Another debatable topic is whether undergrad reputation makes a difference. I personally don't think a 3.0 from Harvard is going to beat out the 4.0 from "blank State." It might factor in with certain schools or certain members of their respective committees..but in the long run, go where you will be most happy.

I went to a small liberal arts school that nobody has heard of and here I am. College is also about finding yourself, maturing as an individual, and simply having some fun. Don't waste it because once it's over, it's really over.

Stay tuned.

Let's Keep It Simple


I'll admit it, I am indeed a Blog virgin. Be it too much free time; or a severe lack of constructive activities, I have decided to start a great process of rambling.
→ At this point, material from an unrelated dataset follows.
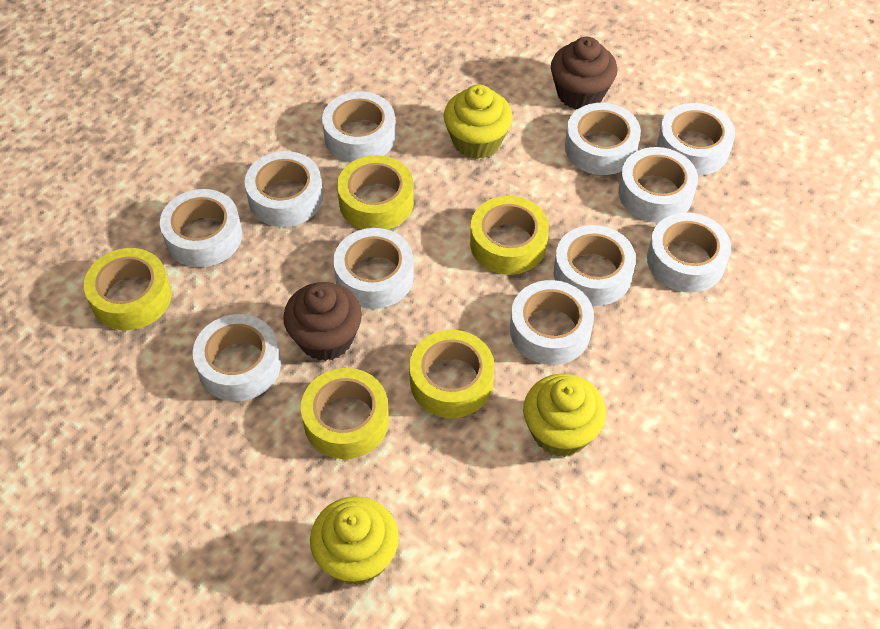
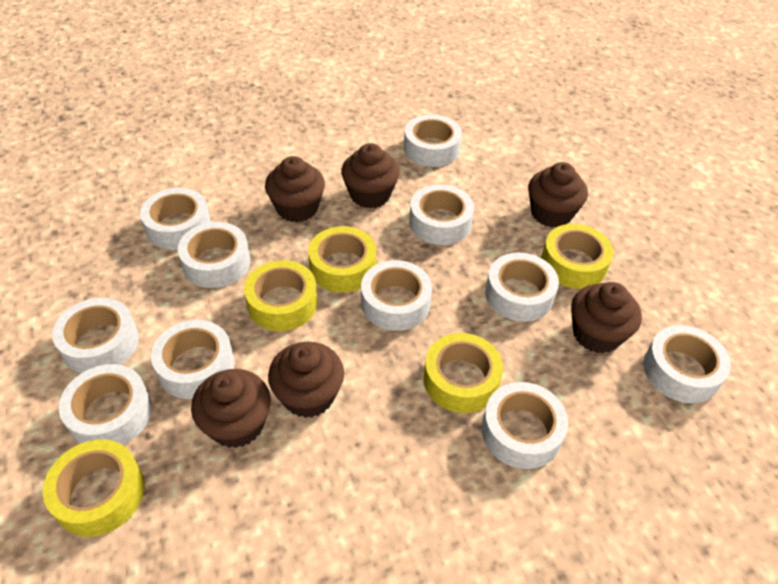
brown cupcake: 2 -> 6
yellow cupcake: 3 -> 0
Not only to release my own convoluted thoughts that need proper airing every so often, but as a (hopefully) helpful tool for future dental students. I also want this blog to serve as a form of communication with close family and friends as I most likely will become very busy in the coming years.

Bear in mind, I am no english major, nor do I plan to type a "diary-esque" account of my life. I will try to keep most posts legitimately related to Dentistry and the road to, and eventually through, Dental School itself. So unless you are a close friend (who is very bored), or a serious dental prospector, I suggest you proceed no further.